Whole-School Prevention Strategies

  • a school culture that seeks to be proactive and restore relationships damaged through conflict;
  • awareness-raising and planning to deal with specific forms of bullying in particular cyber-bullying and racism;
  • close collaboration with parents and the wider community on bullying;
  • professional development for staff on identifying the signs of a student being bullied;
  • positive staff role modelling;
  • Provision of parent information to raise parent awareness of bullying - Bullying Brochures.
  • Implementation of school wide social skills program - PATHs and Aussie Optimism
  • School based youth worker to liaise with at risk students;
  • providing incentives for respectful behaviour;
  • long term, whole school prevention curriculum which starts in the early years and includes:
    • understanding what behaviours constitute bullying;
    • why bullying is unacceptable;
    • the development of effective bystander behaviour;
    • understanding the school's processes for preventing and managing bullying; and
    • awareness raising of cyber-bullying and strategies to deal with it.
  • a coordinated, highly visible (orange jackets) and active approach to playground supervision;
  • identification of and supervision adjustments to high-risk situations;
  • recognising and reinforcing positive playground behaviour and positive social relationships;
  • recording and managing playground bullying incidents on INTEGRIS.

Investigation of Bullying Incident.

Each Bullying incident will require careful and thorough investigation.

  1. Staff informed of incident by child or parent
  2. No Blame approach implemented. Parents notified.
  3. Bullying re-occurs - Sanctions to apply. These may include specific play area, detention or suspension.
  4. Ongoing monitoring of students involved.

Appendix A

No blame approach

The no blame approach provides teachers with a way of encouraging empathy and dealing with individual bullying or harassment behaviours. The teacher acts both as facilitator and intermediary between the parties. Here is the no blame approach sequence:

Step 1 - Talk with the victim 
Teacher talks to the victim to establish the impact that the bullying has had on them. It is not designed to gather "facts" about who said or did what to who. The victim will be encouraged to suggest the names of people to form a group who should help solve the problem. These will include those involved, colluders and perhaps friends of the victim.

Step 2 - Convene a meeting of the group
Teacher gathers the group together ensuring that there is a balance between helpful and reliable students and those whose behaviour has been causing a problem.
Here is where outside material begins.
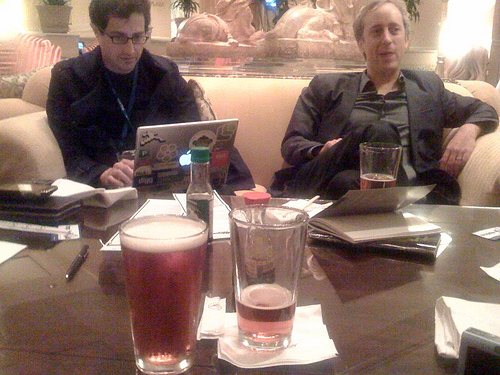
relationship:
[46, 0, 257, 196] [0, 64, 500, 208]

Step 3 - Explain the problem
Teacher explains that there is a problem and that "Sarah" is experiencing certain difficulties. Without discussing specific incidents or accusations the facilitator explains how "Sarah" is feeling.

Step 4 - Share responsibility
Teacher points out that no one is going to be punished and that the group has been convened to help solve the problem because there is a shared responsibility for "Sarah's" happiness.

Step 5 - Ask for ideas
Teacher asks the group to suggest ways that they may be able to alleviate the suffering felt by the victim. Members of the group are encouraged to use "I" language (I will sit next to her in lessons, I will walk to school with her etc) so that they take ownership of the solutions. These ideas are not imposed on the group by the facilitator.

Step 6 - Leave it up to them
Teacher ends the meeting by passing responsibility for the problem over to the group, thanks them for their support and arranges a meeting to see how things are going.

Step 7 - Meet them again
Teacher meets each of the group individually a week later to see how things are going.